GIVEN TEXT Start Marker

Netgear NeoTV 550 £125.77
1st Aug 2011 | 13:45
A media streamer that can do it all
Netgear NeoTV 550: Overview
Despite the ongoing march of Blu-ray into homes across the country, there's been no let-up in the number of media devices that enable you to get all the media you've collated on your PC – whether movies, music files or photos – and access them on your TV in another room.
These boxes of joy can deliver the goods stored on your PC in a variety of ways: by having a built-in hard drive that you can put your files onto, like the D-Link Boxee Box or the Western Digital WDTV Live Hub; by simply plugging an external hard drive into the device, as the AC Ryan PlayOn! HD2 Mini does so well; or by streaming them from your computer over the air, like with the AirTies 4420, which is capable of punting full HD movies from one place to the other.
The Netgear NeoTV 550 takes the latter approach, but it also doubles up as a network-attached media player, allowing you to stream content from the internet, such as YouTube videos, or listen to radio stations. The NeoTV also caters for those wishing to get their media kicks through a locally-attached storage device.
You can plug in a USB memory stick and a hard drive at the same time via the two USB slots, you can stick in an SD card – which is ideal for photographers or those using a handy cam – and there's even an eSATA connection – brilliant if you're connecting a large hard drive with lots of files on that you want to access quickly.
So, then, nearly all the important boxes are ticked – however you want your media to be served, the NeoTV can manage it. But does it do any of it particularly well?
Netgear NeoTV 550: Specifications
You get a lot of media player for your money with the Netgear NeoTV 550, although it seems to have come at a slight cost – it's a little on the big side, and it's not really much of a looker, either.
It's not a great surprise, given that Netgear is more at home producing slabs of networking plastic called routers. But really, how hard is it to make the thing look half decent? The NeoTV isn't something you would want on show in the lounge, so it's yet another device that will have to be resigned to a cabinet for the rest of its life.

GIVEN TEXT End Marker
DATA RECORDS Start Marker

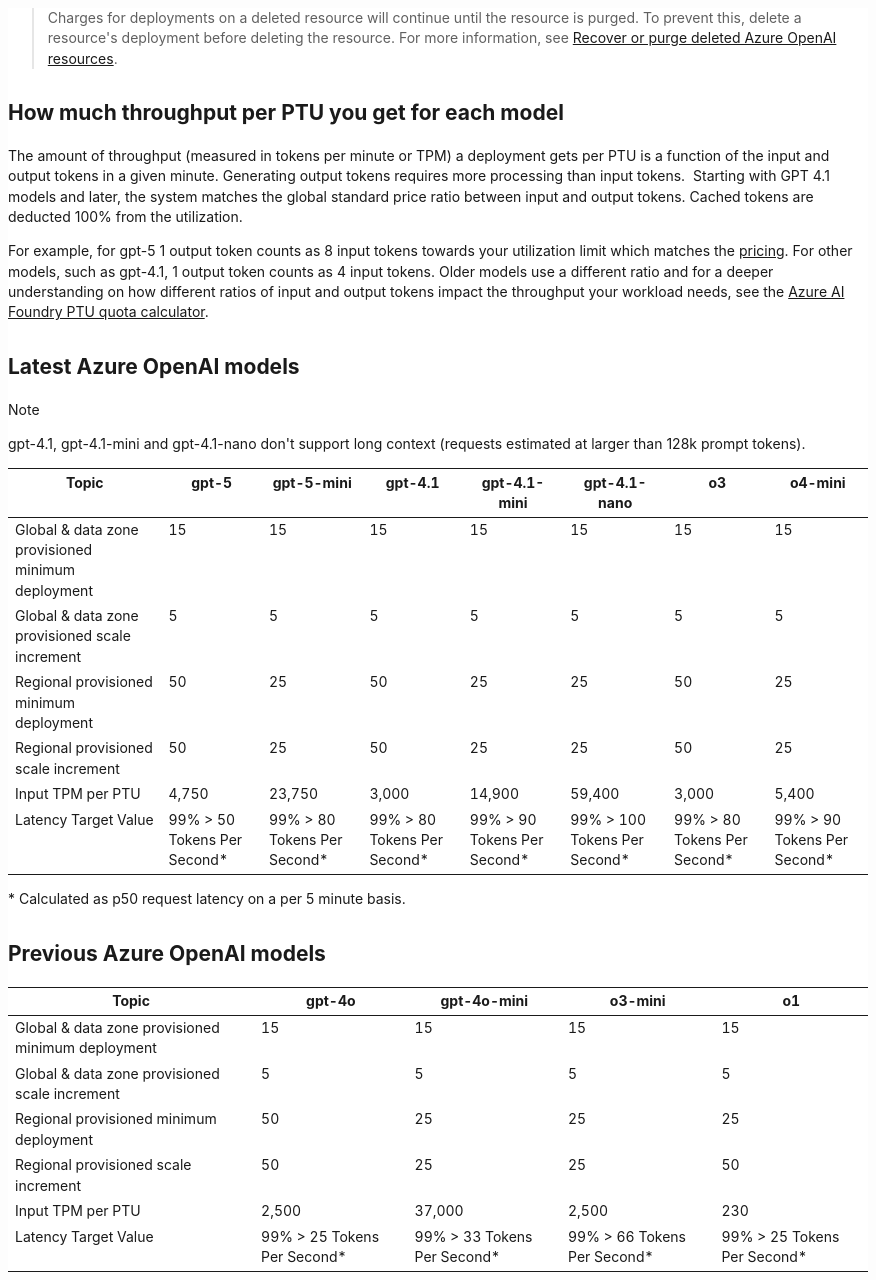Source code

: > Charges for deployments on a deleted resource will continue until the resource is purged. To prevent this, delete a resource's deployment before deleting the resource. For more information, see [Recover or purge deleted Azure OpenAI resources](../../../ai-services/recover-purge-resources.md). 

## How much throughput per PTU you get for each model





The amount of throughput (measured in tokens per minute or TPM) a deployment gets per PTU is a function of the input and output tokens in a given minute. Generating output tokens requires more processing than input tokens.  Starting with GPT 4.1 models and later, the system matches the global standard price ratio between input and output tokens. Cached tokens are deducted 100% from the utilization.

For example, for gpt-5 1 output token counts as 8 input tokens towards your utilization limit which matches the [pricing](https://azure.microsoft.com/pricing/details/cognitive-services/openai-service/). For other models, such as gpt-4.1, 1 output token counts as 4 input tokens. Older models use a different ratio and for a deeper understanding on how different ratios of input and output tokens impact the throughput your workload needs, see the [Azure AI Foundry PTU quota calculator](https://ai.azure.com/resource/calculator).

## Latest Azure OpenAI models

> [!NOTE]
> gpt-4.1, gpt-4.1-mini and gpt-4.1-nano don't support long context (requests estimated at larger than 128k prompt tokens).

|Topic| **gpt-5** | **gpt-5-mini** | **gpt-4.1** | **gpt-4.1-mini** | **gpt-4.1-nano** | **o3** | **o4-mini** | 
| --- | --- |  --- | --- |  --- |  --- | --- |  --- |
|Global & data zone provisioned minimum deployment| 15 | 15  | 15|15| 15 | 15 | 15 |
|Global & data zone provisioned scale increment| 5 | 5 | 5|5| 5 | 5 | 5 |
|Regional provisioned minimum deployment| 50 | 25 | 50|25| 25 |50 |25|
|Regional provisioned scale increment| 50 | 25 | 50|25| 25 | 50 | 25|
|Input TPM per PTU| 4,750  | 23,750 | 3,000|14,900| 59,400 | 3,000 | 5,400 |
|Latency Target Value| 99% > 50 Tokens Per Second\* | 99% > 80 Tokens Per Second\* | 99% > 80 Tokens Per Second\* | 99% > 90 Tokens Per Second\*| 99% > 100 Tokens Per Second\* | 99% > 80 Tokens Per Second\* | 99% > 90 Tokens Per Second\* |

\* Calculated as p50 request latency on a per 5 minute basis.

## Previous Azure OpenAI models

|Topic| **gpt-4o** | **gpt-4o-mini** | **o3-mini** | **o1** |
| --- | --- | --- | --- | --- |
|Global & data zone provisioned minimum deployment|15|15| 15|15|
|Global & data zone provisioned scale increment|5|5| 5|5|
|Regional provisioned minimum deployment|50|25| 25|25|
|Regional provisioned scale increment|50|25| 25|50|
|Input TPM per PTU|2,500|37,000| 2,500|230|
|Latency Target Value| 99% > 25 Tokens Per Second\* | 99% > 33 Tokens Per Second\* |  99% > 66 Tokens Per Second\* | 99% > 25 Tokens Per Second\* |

DATA RECORDS End Marker

WHAT TO DO
Resume the Netgear NeoTV 550 review above, continuing on from its last paragraph.

WRITTEN RESPONSE
Although there's no built-in hard drive, it's probably no great shakes for the majority of people because there are a multitude of ways of accessing your files either using the aforementioned plug-in external storage, which can be connected in many different ways, or streaming media over your home network.
Sadly there's no built-in wireless, so if you want to stream media from a network-attached PC, you'll have to do it over Ethernet. So, you'll need to put the NeoTV 550 right next to the router, which will in turn need to be near your TV.
Alternatively, you can use the Netgear Universal Wi-Fi Internet Adapter, which allows you to stream with a little more freedom – at an additional cost of about £35.00. You're probably better off sticking to Ethernet anyhow – if the majority of your streaming will be in HD, it'll cope better.
There's plenty of video and audio connectivity at the rear of the NeoTV 550, with both analogue and digital covered. There's an S/PDIF output that, combined with the player's DTS support, means you can connect it to a DTS hi-fi and blow the cobwebs off the ceiling in movies that support it.
HDMI is also included in this line-up, but oddly there's no HDMI cable present, which is something you might expect to see at this price point.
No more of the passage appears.